Hepatitis B
Hepatitis B is a vaccine-preventable liver infection caused by HBV that can be short-term or chronic and may lead to cirrhosis or liver cancer.
What hepatitis B is
Hepatitis B is a liver infection caused by hepatitis B virus, often shortened to HBV. Some infections are acute and clear from the body, while others become chronic. Chronic hepatitis B can quietly damage the liver for years, which is why vaccination, screening, and long-term care matter.
How HBV spreads
HBV spreads through infected blood and certain body fluids. Transmission can happen during birth, sex, sharing needles or injection equipment, unsafe medical or tattooing practices, or household exposure to blood through items such as razors or toothbrushes. It does not spread through casual contact, coughing, sneezing, hugging, or sharing food.
Symptoms
Many people have no symptoms at first. When symptoms occur, they can include fever, fatigue, loss of appetite, nausea, vomiting, abdominal pain, dark urine, pale stools, joint pain, and jaundice. Symptoms alone cannot tell whether infection is acute, chronic, or caused by another hepatitis virus.
Acute and chronic infection
Adults who get hepatitis B often clear the infection, but infants and young children are much more likely to develop chronic infection. Chronic hepatitis B may feel silent until liver damage is advanced. Long-term complications can include cirrhosis, liver failure, and hepatocellular carcinoma, a type of liver cancer.
Screening and diagnosis
Hepatitis B is diagnosed with blood tests that look for viral markers and immune response. CDC recommends hepatitis B screening for adults at least once in a lifetime, with additional testing for people at higher risk or during pregnancy. Test results can show whether someone is infected, immune, susceptible, or needs follow-up.
Treatment
There is no specific medicine for most acute hepatitis B cases beyond supportive care.
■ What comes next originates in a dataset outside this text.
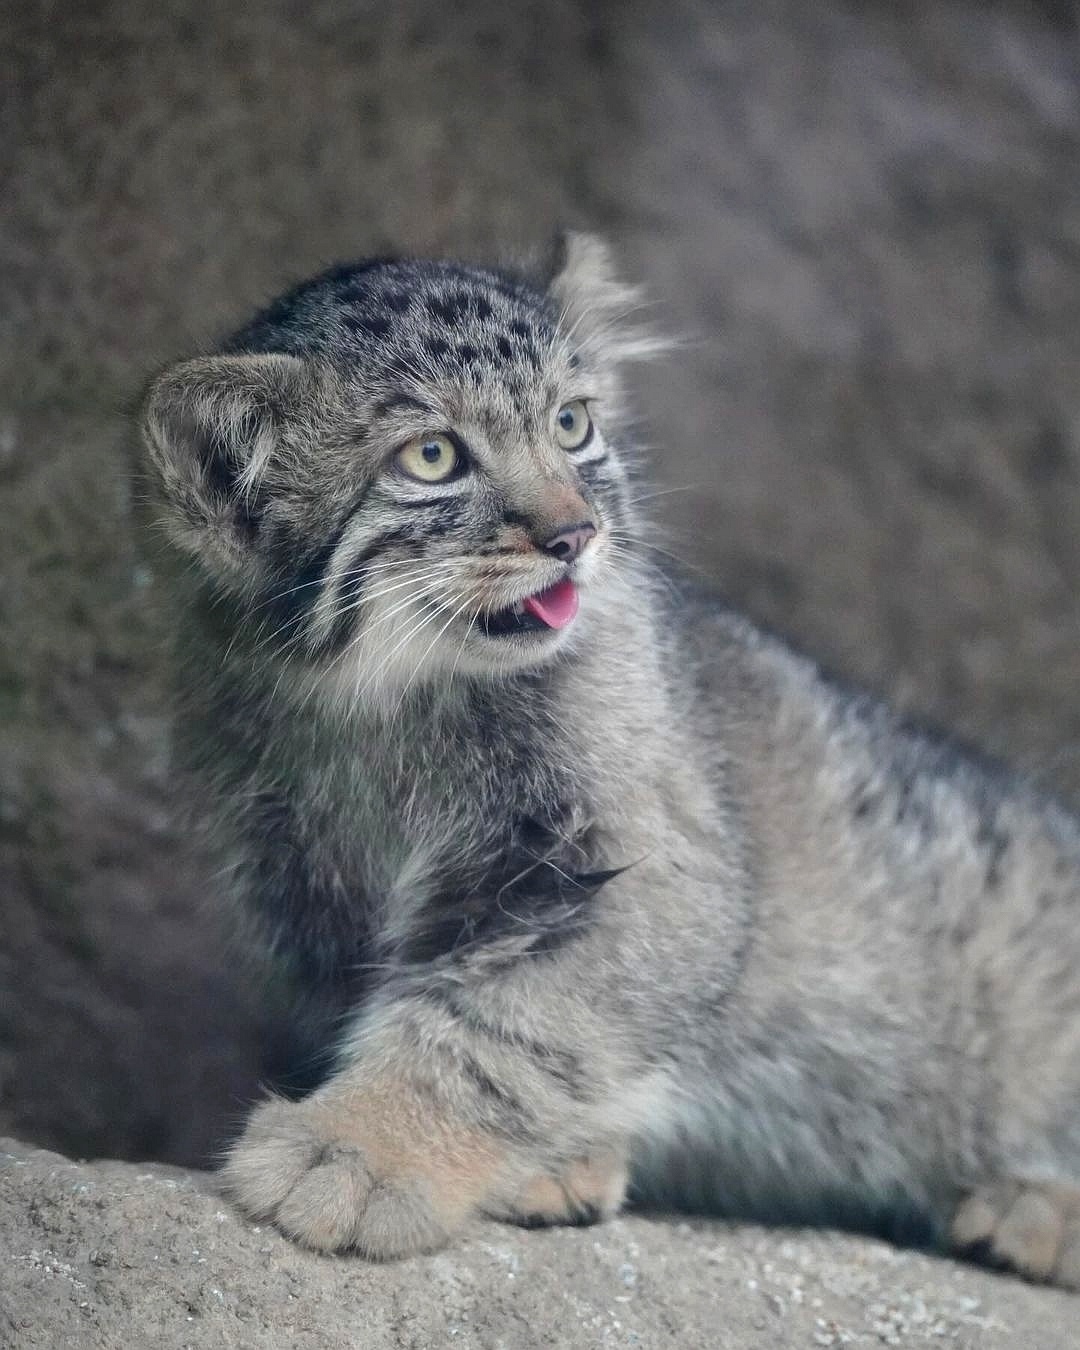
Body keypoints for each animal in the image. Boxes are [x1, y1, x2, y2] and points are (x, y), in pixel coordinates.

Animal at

Chronic hepatitis B can be managed with monitoring and antiviral medicines when treatment criteria are met. Treatment may not cure HBV, but it can lower viral activity and reduce the risk of serious liver damage.
Vaccination and newborn prevention
Hepatitis B vaccine is the main prevention tool. Newborn protection is especially important because birth exposure can lead to chronic infection. When a pregnant person has HBV, timely newborn vaccination and hepatitis B immune globulin can greatly reduce the chance of transmission.
Public-health control
Hepatitis B control combines routine vaccination, prenatal screening, case reporting, harm-reduction services, safer healthcare practices, blood safety, and linkage to care. Because many people do not know they are infected, screening is a public-health tool as much as an individual medical test.
Why it matters
Hepatitis B matters because it can be both preventable and hidden. A person may feel well while carrying a virus that can spread to others or slowly injure the liver. That mix makes vaccination, testing, and ongoing care unusually powerful.